RP1 got good about halfway through, after the author stopped 'telling' me what his story is about, instead of showing me scenes and character interactions.
And maybe casting Wil Wheaton as the voice of the novel was ultimately not the best choice. I'd like to think he'd be a pretty cool guy to hang out with, but he's typecast as somewhat of a conceited prick. Again, he's probably cool in real life, but seriously, he 'sounds' like a high and mighty douche-bag. So when he, as the voice of the narrator-protagonist bestows upon me the virtues of the nihilistic mindset of Internet subcultures, popular in the comment section of Gawker, and splattered across the walls of Reddit, it comes across as sounding preachy. And, staying true to form, any opposing viewpoint is instantly dismissed by the hive-mind by labeling it: Bullshit.
To me this flaw in the book relates back to 'show' vs 'tell'. I, the reader was being told how it is. Period. Were I shown the culture of this polluted dystopian society on the edge of annihilation, where a 3D graphically intensive virtual reality version of the Internet is somehow able to run on solar energy, maybe just maybe I wouldn't have felt as though the author had an agenda. (On a side note, I wonder how much electricity is required to run just one of Google's data-centers, and could it run consistently on solar power?).
Maybe I'm reading too much into it. Again, it wasn't a lousy book. The story, once it got going was good.
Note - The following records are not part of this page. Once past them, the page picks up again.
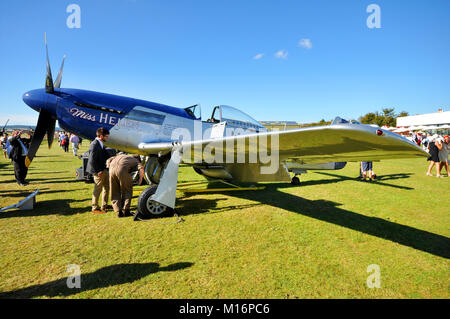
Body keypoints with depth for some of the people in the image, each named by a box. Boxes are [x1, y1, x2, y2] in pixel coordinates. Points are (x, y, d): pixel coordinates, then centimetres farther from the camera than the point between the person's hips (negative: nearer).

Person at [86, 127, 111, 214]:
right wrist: (97, 171, -20)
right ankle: (95, 208, 15)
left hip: (103, 169, 10)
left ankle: (104, 205, 30)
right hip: (98, 171, -10)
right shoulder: (94, 145, -20)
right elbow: (92, 160, -23)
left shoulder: (101, 144, 9)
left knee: (107, 187, 18)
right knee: (98, 189, 1)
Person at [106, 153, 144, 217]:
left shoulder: (122, 155, 38)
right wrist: (140, 179, 9)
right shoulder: (136, 161, 23)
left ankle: (119, 212, 11)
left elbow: (108, 160, 29)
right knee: (127, 190, 13)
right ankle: (126, 211, 11)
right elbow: (141, 169, 0)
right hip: (122, 169, -4)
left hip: (112, 169, 4)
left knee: (115, 193, 14)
By the end I really felt for the characters. Setting the scene needed work. And I feel that I can say this because it's what needs the most work in my owe story.
Snow Crash, on the other hand was awesome for 99% of the book. I felt the ending was too sudden. Where the ending worked was that it was very open-ended. I, the reader had the responsibility to determine what happened next, who lived and who died. This was fine. I don't know how I'd have ended it. But it felt incomplete to me, from the final line of the story to the sound of a different narrator informing me that, "This has been an Audible Production of, Snow Crash, but Neil Stephenson..." I was like, "That's it!" and then after a moment I thought, "well, OK, it works."
And today I began 1Q84 which is over 40 hours long! You would do well to expect another book review from me, 40+ hours from now, staggered between commutes to and from work.